Castelli launches ultralight Superleggera bib short and Climber’s 3.0 jersey
Castelli has a new lightweight, hot-weather bib short that weighs less than an iPhone.
Just in time for the Santos Tour Down Under and its characteristic stifling heat, the Italian apparel brand that sponsors Team Ineos has unveiled its new Superleggera bib short, weighing in at just 141 grams in size large.
The Superleggera comes in as Castelli’s lightest bib short, and by a significant margin — the Free Aero Race 4 bib short weighs 172 grams in size large. By comparison, an iPhone X weighs 174 grams.
The Superleggera is constructed with the same Progetto X² Air Seamless seat pad and striped mesh bibs as the Free Aero Race 4, but it uses a new woven, rather than knit, fabric, shaving weight while offering the same level of support and opacity. (Yes, the fabric is very thin. No, you can’t see through it.) It also utilizes a gradient fabric that becomes increasingly lighter as it extends down the leg, and a flat stretch woven leg gripper to hold it in place.
In your hand, the Superleggera feels almost as though it’s made of tissue paper; it’s difficult to imagine it might survive any kind of riding incident. Even Castelli’s marketing material alludes to the limitations of its durability, with phrasing pointing out that a super-light bib short still “needs to last a season of hard use,” adding that that the Superleggera still offers “decent durability,” followed by a plea to “keep the rubber side down.”
That said, it would be unfair to single out the Superleggera simply because Castelli recommends you don’t crash while wearing it. All modern racing bib shorts are made of thin, light fabrics and do not withstand any kind of substantive impact with the tarmac.
The benefit of the lightweight fabric, Castelli says, is dynamic, with a claimed 30% less moisture absorption when sweating.
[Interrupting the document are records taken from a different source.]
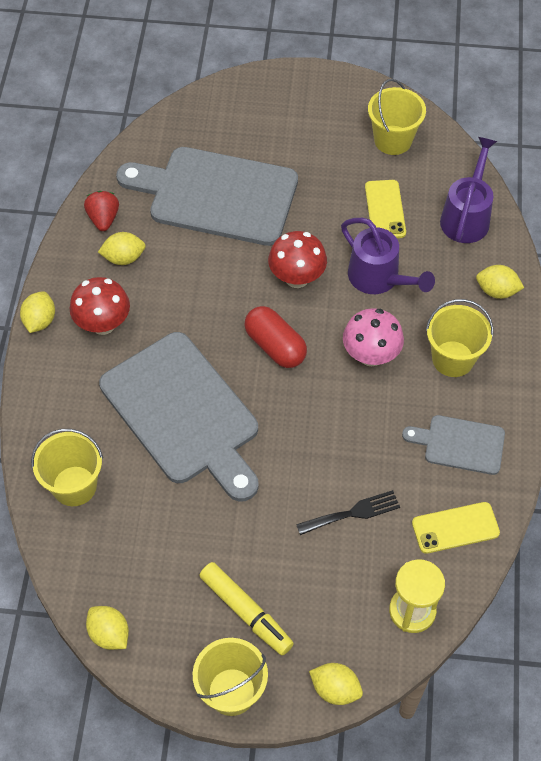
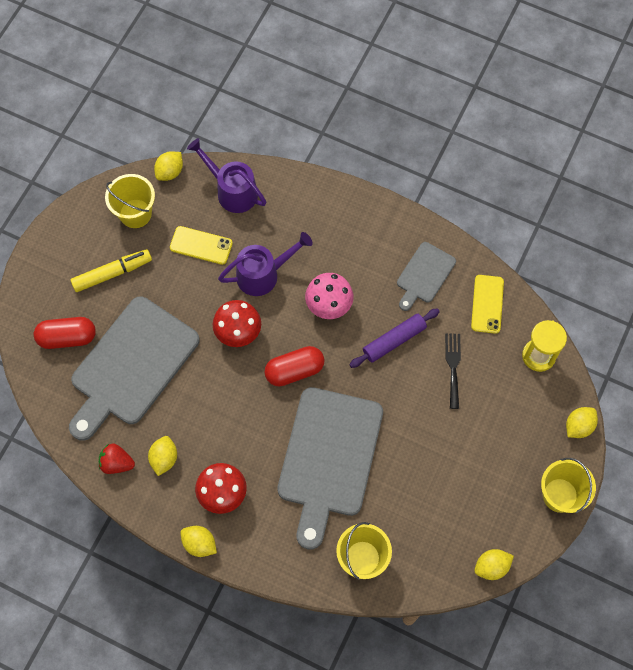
camera: 70 degrees left, 10 degrees up
(183, 413) = (328, 458): grey cutting board -> grey cutting board turned 120 degrees clockwise
(224, 131) = (67, 337): none -> red capsule
(246, 612) = (505, 466): yellow marker -> yellow marker (112, 273)
(358, 437) = (394, 341): none -> purple rolling pin
(453, 359) = (353, 251): yellow bucket -> none
(496, 291) = (307, 198): yellow lemon -> yellow lemon (170, 172)

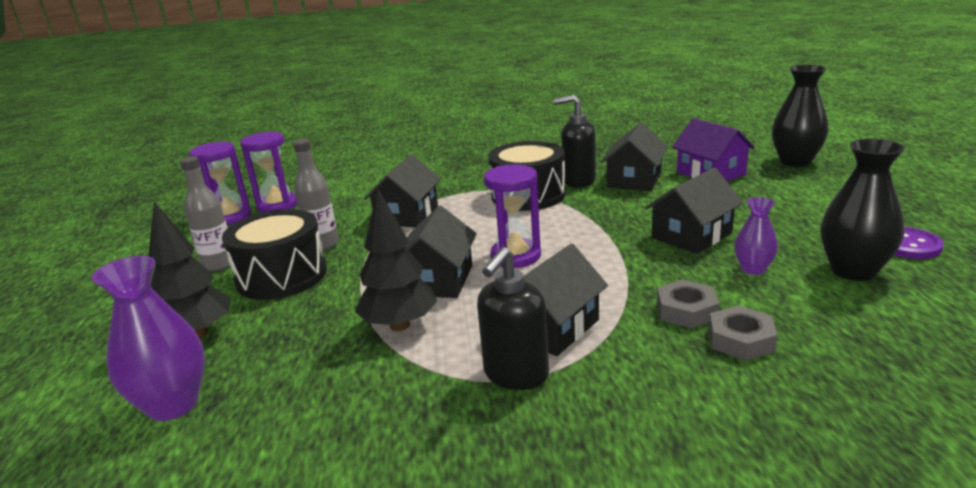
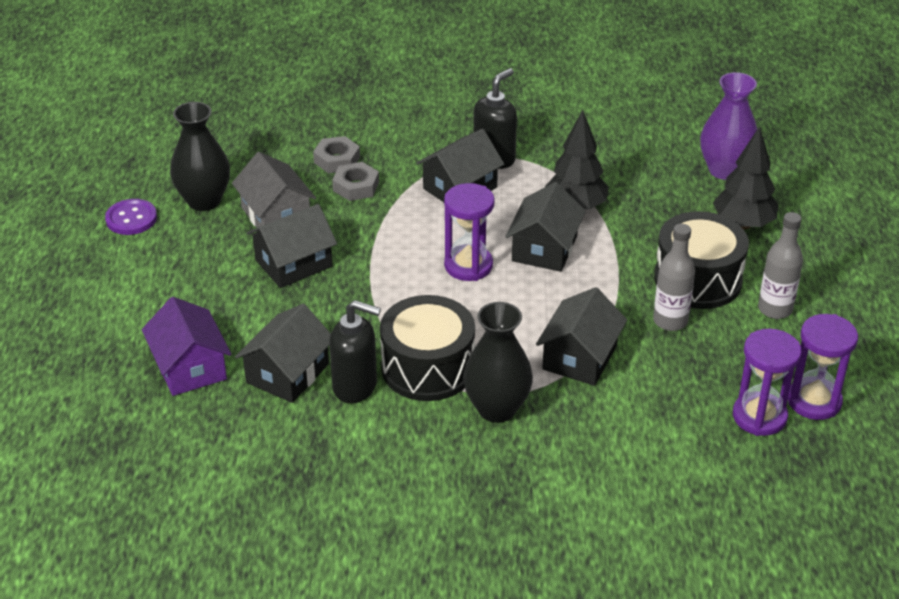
camera: 175 degrees left, 15 degrees up
(753, 269) = (276, 215): purple vase -> grey house
(795, 161) = (72, 370): black vase -> black vase (497, 409)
And that’s key, as the Superleggera is intended to be worn in 20-40°C (68-104°F) conditions. It’s an ultralight bib short meant for hot conditions that won’t soak up as much of your sweat.
On your body, the Superleggera feels snug, sleek, and comfortable. The first time I put on a pair, I had a hard time believing it would comfortably stretch into place, but stretch it did. Once pedaling, the Superleggera feels great, with the chamois held perfectly in place; the thin fabric never crossed my mind. So while comfort is not an issue; the real question centers around durability. I certainly haven’t given them a season of hard use, but after several rides, there’s been no discernible abrasion from the saddle. And no, I haven’t crash-tested them.
The Superlegga bib short comes in six sizes, from small to 3XL, and costs USD $230/€200.
Also likely to be on display at the Tour Down Under is the third-version of Castelli’s lightweight Climber’s Jersey, weighing in at 116 grams in size large. The Climber’s 3.0 Jersey is 33 grams heavier than the 2.0 version, and there are several reasons for the significant weight difference: the dropped tail, which Castelli says was needed for improved pocket placement while keeping the jersey fitting well at the waist; the silicone gripper, to keep the jersey from sliding; and elbow-length stretch sleeves and aero shoulder construction, for maximum airflow.
The jersey was designed with Team Ineos, Castelli says, for “the rigors of pro racing in hot weather and in the high mountains.” It’s made of lightweight open fabrics that enable airflow and quick evaporation while also blocking a claimed 90 percent of UV rays. So while it’s perfect for blazing hot summer days, it’s also a good choice on warm, wet days, as it doesn’t take on much by way of moisture.
Fit is snug, as you’d expect. It’s a jersey made for racers, using the same patterning as Castelli’s 159g Aero Race 6.0 jersey.
The Climber’s 3.0 Jersey comes in seven sizes and four colors — light steel blue, sangria, dark gray/yellow fluo, and ivory/light blue steel — and costs USD $140/€90.